Cait was also part of what was probably the best-remembered feature of The Press, our columnists. Unlike most newspapers which try to recruit columnists based on either the organization to which someone belongs or in an effort to hit some niche market, I simply looked for people who could write and had stories to tell. In addition to Cait, we had regular columns from Nancy Hughes, Marvin VanGilder, Doug Oakes, Kim Earl, Katie Gilkey, and me. Nancy Hughes had columns in each of the 49 issues.
My biggest regret about the demise of The Lamar Press was that these columnists, with the exception of VanGilder, who writes two or three columns a week for The Carthage Press, are not still writing columns for local newspaper readers to enjoy. They are equal to or better most of the columnists on area daily and weekly newspapers.
Jim Farley, who was publisher of both Press newspapers, bucked his bosses with American Publishing (later Liberty Group Publishing, now GateHouse Media) and did not shut down the newspaper immediately when he was given the word, but gave us the chance to put out one last issue.
I am sure that did not put him in good stead with the big boys, but it gave us a chance to go out the way we wanted to, something GateHouse did not allow with the Joplin Daily.

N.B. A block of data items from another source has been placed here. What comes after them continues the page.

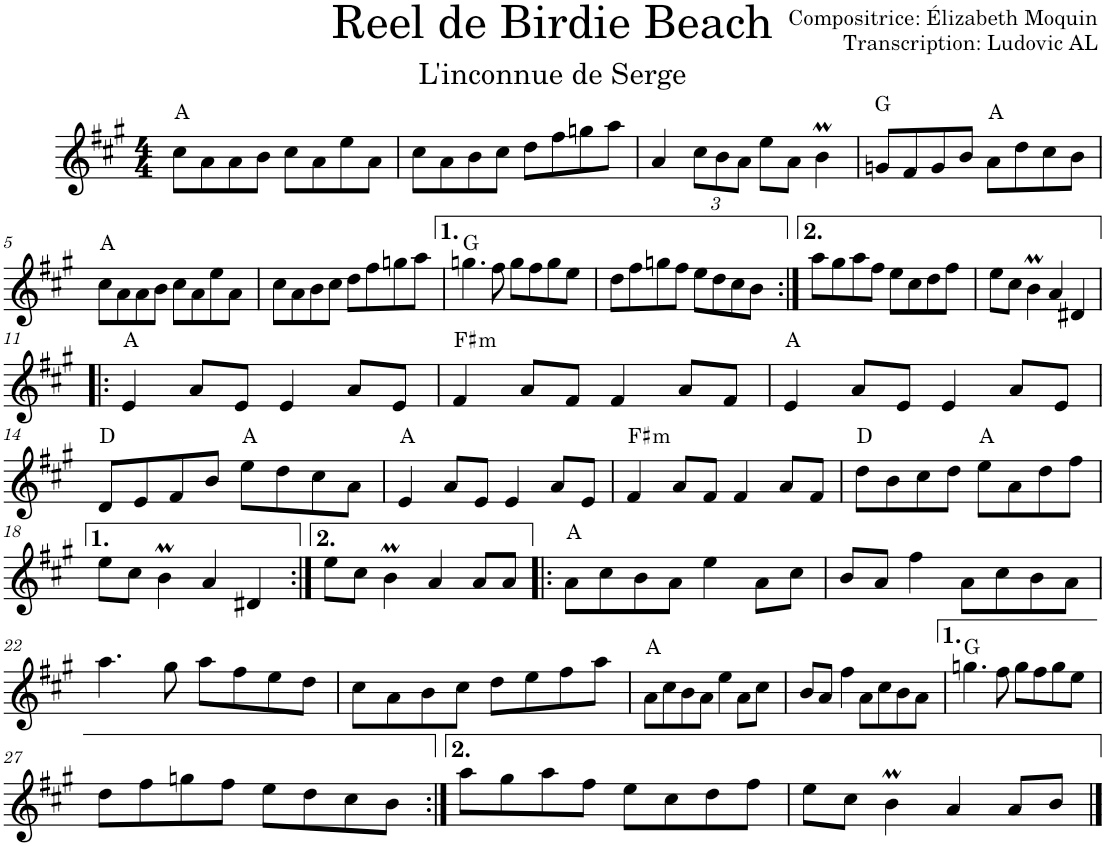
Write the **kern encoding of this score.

**kern	**harte
*part1	*part1
*staff1	*
*I"Violon	*
*I'Vln.	*
*clefG2	*
*k[f#c#g#]	*
*M4/4	*
=1	=1
8cc#\L	A:maj
8a\	.
8a\	.
8b\J	.
8cc#\L	.
8a\	.
8ee\	.
8a\J	.
=2	=2
8cc#\L	.
8a\	.
8b\	.
8cc#\J	.
8dd\L	.
8ff#\	.
8ggn\	.
8aa\J	.
=3	=3
4a/	.
*Xbrackettup	*
12cc#\L	.
12b\	.
12a\J	.
8ee\L	.
8a\J	.
4bM\	.
=4	=4
8gn/L	G:maj
8f#/	.
8g/	.
8b/J	.
8a\L	A:maj
8dd\	.
8cc#\	.
8b\J	.
!!LO:LB:g=z
=5	=5
8cc#\L	A:maj
8a\	.
8a\	.
8b\J	.
8cc#\L	.
8a\	.
8ee\	.
8a\J	.
=6	=6
8cc#\L	.
8a\	.
8b\	.
8cc#\J	.
8dd\L	.
8ff#\	.
8ggn\	.
8aa\J	.
=7	=7
4.ggn\	G:maj
8ff#\	.
8gg\L	.
8ff#\	.
8gg\	.
8ee\J	.
=8	=8
8dd\L	.
8ff#\	.
8ggn\	.
8ff#\J	.
8ee\L	.
8dd\	.
8cc#\	.
8b\J	.
=9:|!	=9:|!
8aa\L	.
8gg#\	.
8aa\	.
8ff#\J	.
8ee\L	.
8cc#\	.
8dd\	.
8ff#\J	.
=10	=10
8ee\L	.
8cc#\J	.
4bM\	.
4a/	.
4d#X/	.
!!LO:LB:g=z
=11!|:	=11!|:
4e/	A:maj
8a/L	.
8e/J	.
4e/	.
8a/L	.
8e/J	.
=12	=12
!	!LO:H:kt=m
4f#/	F#:min
8a/L	.
8f#/J	.
4f#/	.
8a/L	.
8f#/J	.
=13	=13
4e/	A:maj
8a/L	.
8e/J	.
4e/	.
8a/L	.
8e/J	.
!!LO:LB:g=z
=14	=14
8d/L	D:maj
8e/	.
8f#/	.
8b/J	.
8ee\L	A:maj
8dd\	.
8cc#\	.
8a\J	.
=15	=15
4e/	A:maj
8a/L	.
8e/J	.
4e/	.
8a/L	.
8e/J	.
=16	=16
!	!LO:H:kt=m
4f#/	F#:min
8a/L	.
8f#/J	.
4f#/	.
8a/L	.
8f#/J	.
=17	=17
8dd\L	D:maj
8b\	.
8cc#\	.
8dd\J	.
8ee\L	A:maj
8a\	.
8dd\	.
8ff#\J	.
!!LO:LB:g=z
=18	=18
8ee\L	.
8cc#\J	.
4bM\	.
4a/	.
4d#X/	.
=19:|!	=19:|!
8ee\L	.
8cc#\J	.
4bM\	.
4a/	.
8a/L	.
8a/J	.
=20!|:	=20!|:
8a\L	A:maj
8cc#\	.
8b\	.
8a\J	.
4ee\	.
8a\L	.
8cc#\J	.
=21	=21
8b/L	.
8a/J	.
4ff#\	.
8a\L	.
8cc#\	.
8b\	.
8a\J	.
!!LO:LB:g=z
=22	=22
4.aa\	.
8gg#\	.
8aa\L	.
8ff#\	.
8ee\	.
8dd\J	.
=23	=23
8cc#\L	.
8a\	.
8b\	.
8cc#\J	.
8dd\L	.
8ee\	.
8ff#\	.
8aa\J	.
=24	=24
8a\L	A:maj
8cc#\	.
8b\	.
8a\J	.
4ee\	.
8a\L	.
8cc#\J	.
=25	=25
8b/L	.
8a/J	.
4ff#\	.
8a\L	.
8cc#\	.
8b\	.
8a\J	.
=26	=26
4.ggn\	G:maj
8ff#\	.
8gg\L	.
8ff#\	.
8gg\	.
8ee\J	.
!!LO:LB:g=z
=27	=27
8dd\L	.
8ff#\	.
8ggn\	.
8ff#\J	.
8ee\L	.
8dd\	.
8cc#\	.
8b\J	.
=28:|!	=28:|!
8aa\L	.
8gg#\	.
8aa\	.
8ff#\J	.
8ee\L	.
8cc#\	.
8dd\	.
8ff#\J	.
=29	=29
8ee\L	.
8cc#\J	.
4bM\	.
4a/	.
8a/L	.
8b/J	.
==	==
*-	*-
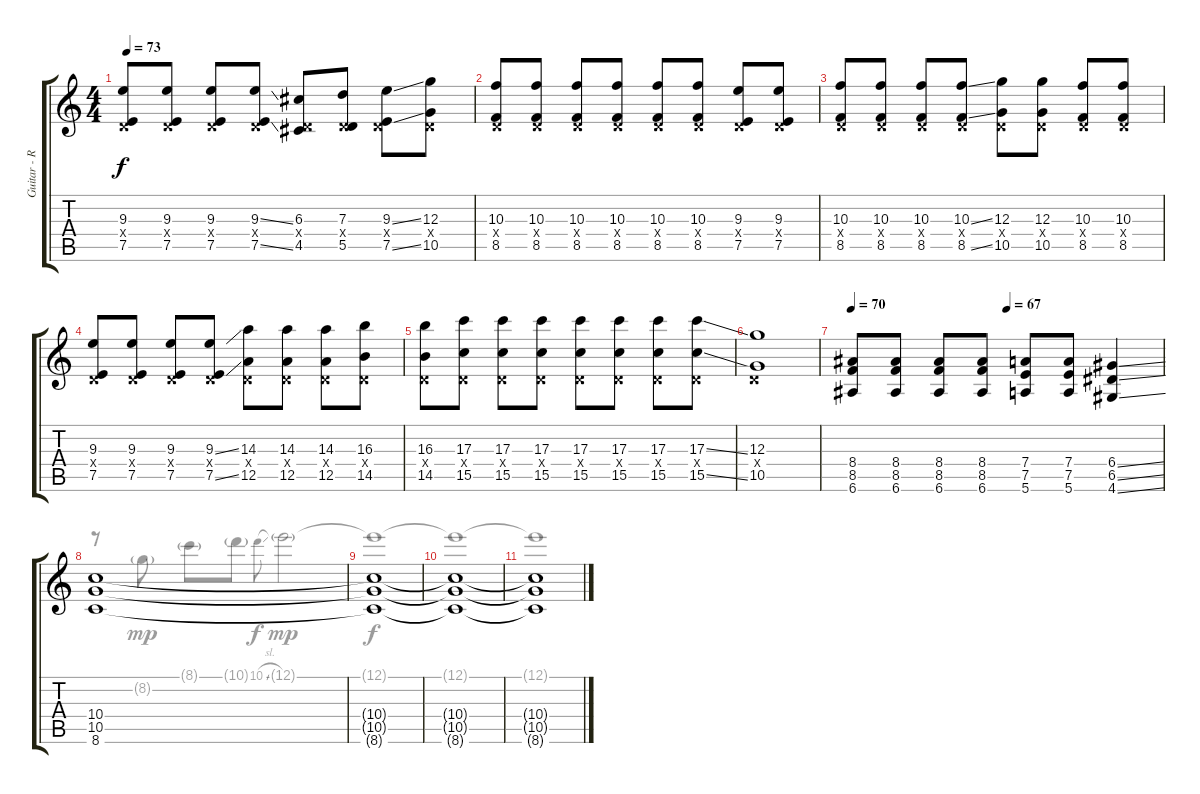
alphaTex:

\track ("Guitar - R" "Guitar - R") {instrument distortionguitar}
\staff {score tabs}
\tuning (E4 B3 G3 D3 A2 E2) {hide}
\voice
\ts (4 4)
\tempo 73
\clef g2
\ks c
(9.3 0.4{x} 7.5).8{dy f} (9.3 0.4{x} 7.5).8 (9.3 0.4{x} 7.5).8 (9.3{ss} 0.4{x} 7.5{ss}).8 (6.3 0.4{x} 4.5).8 (7.3 0.4{x} 5.5).8 (9.3{ss} 0.4{x} 7.5{ss}).8 (12.3 0.4{x} 10.5).8 |
(10.3 0.4{x} 8.5).8 (10.3 0.4{x} 8.5).8 (10.3 0.4{x} 8.5).8 (10.3 0.4{x} 8.5).8 (10.3 0.4{x} 8.5).8 (10.3 0.4{x} 8.5).8 (9.3 0.4{x} 7.5).8 (9.3 0.4{x} 7.5).8 |
(10.3 0.4{x} 8.5).8 (10.3 0.4{x} 8.5).8 (10.3 0.4{x} 8.5).8 (10.3{ss} 0.4{x} 8.5{ss}).8 (12.3 0.4{x} 10.5).8 (12.3 0.4{x} 10.5).8 (10.3 0.4{x} 8.5).8 (10.3 0.4{x} 8.5).8 |
(9.3 0.4{x} 7.5).8 (9.3 0.4{x} 7.5).8 (9.3 0.4{x} 7.5).8 (9.3{ss} 0.4{x} 7.5{ss}).8 (14.3 0.4{x} 12.5).8 (14.3 0.4{x} 12.5).8 (14.3 0.4{x} 12.5).8 (16.3 0.4{x} 14.5).8 |
(16.3 0.4{x} 14.5).8 (17.3 0.4{x} 15.5).8 (17.3 0.4{x} 15.5).8 (17.3 0.4{x} 15.5).8 (17.3 0.4{x} 15.5).8 (17.3 0.4{x} 15.5).8 (17.3 0.4{x} 15.5).8 (17.3{ss} 0.4{x} 15.5{ss}).8 |
(12.3 0.4{x} 10.5).1 |
\tempo 70
\tempo (67 0.5)
(8.4 8.5 6.6).8 (8.4 8.5 6.6).8 (8.4 8.5 6.6).8 (8.4 8.5 6.6).8 (7.4 7.5 5.6).8 (7.4 7.5 5.6).8 (6.4{ss} 6.5{ss} 4.6{ss}).4 |
(10.4 10.5 8.6).1{volume 1} |
(10.4{t} 10.5{t} 8.6{t}).1 |
(10.4{t} 10.5{t} 8.6{t}).1 |
(10.4{t} 10.5{t} 8.6{t}).1
\voice
\clef g2
\ottava regular
\simile none
\ks c
|
|
|
|
|
|
|
r.8 8.2{g}.8{dy mp} 8.1{g}.8 10.1{g}.8 10.1{sl}.8{gr onbeat dy f} 12.1{g}.2{dy mp} |
12.1{t}.1{dy f} |
12.1{t}.1 |
12.1{t}.1
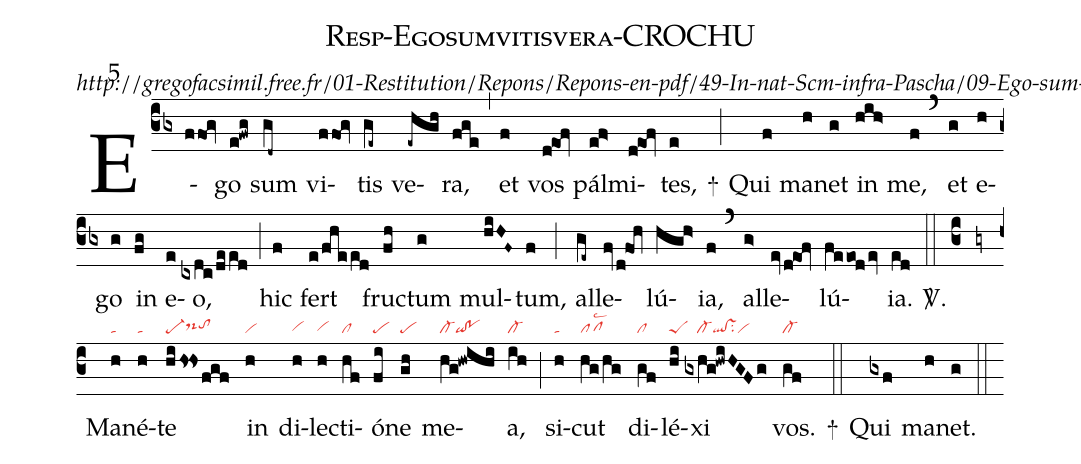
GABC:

name: Resp-Egosumvitisvera-CROCHU;
commentary: http://gregofacsimil.free.fr/01-Restitution/Repons/Repons-en-pdf/49-In-nat-Scm-infra-Pascha/09-Ego-sum-vitis-vera.pdf;
mode: 5;
nabc-lines: 1;
%%
(cb3)
E(ffOg)go(e!fwg) sum(gd~) vi(ffOg)tis(ge~) ve(-ehgh)ra,(fge) (,)
et(f) vos(d!eof) pál(ef>)mi(d!eof)tes,(e) +(;)
Qui(f) ma(h)net(g) in(hih>) me,(f) (`)
et(g) e(h)go(g) in(fg) e(e)o,(cxdc/deed) (;)
hic(f) fert(e/fheed) fru(fh)ctum(g) mul(hiHF~)tum,(f) (;)
al(ge~)le(fvd!foh)lú(hgh>)ia,(f) (`)
al(g>)le(evd!eof)lú(feeod/ev)ia.(ed) <sp>V/</sp>.(::)
(c3gy) Ma(h|ta)né(h|ta)te(hihs!hsfgf|pe-ds-hhtohh) in(h|vi) di(h|vihg)lec(h|vihg)ti(hf|cl)ó(fi|pe)ne(gh|pe) me(hg!hwihi|cl-qi!po)a,(ih|cl-) (;)
si(h|ta)cut(hg/hg|pflsc2) di(gf|cl)lé(hi|peS)xi(gxhg!hwiHGFg|////cl-ql!vssu2vi) vos.(gf|cl-) +(::)
Qui(gxf) ma(h)net.(g) (::)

Our final issue included most of Cait's investigation into the Lamar Guest House, columns from nearly all of our regulars (and these were not maudlin last-issue columns, but the same quality columns the readers expected), a review of a Barton County grand jury, my story on the life of an undercover cop taken from depositions in Barton County Circuit Court records, the release of the schedule for the Lamar Free Fair,and, of course, an article on the closing of The Carthage Press with a thank you to the readers.
A newspaper of that kind can succeed in this area, but it will never be done under the auspices of the chains that operate this area's newspapers. And that's a shame.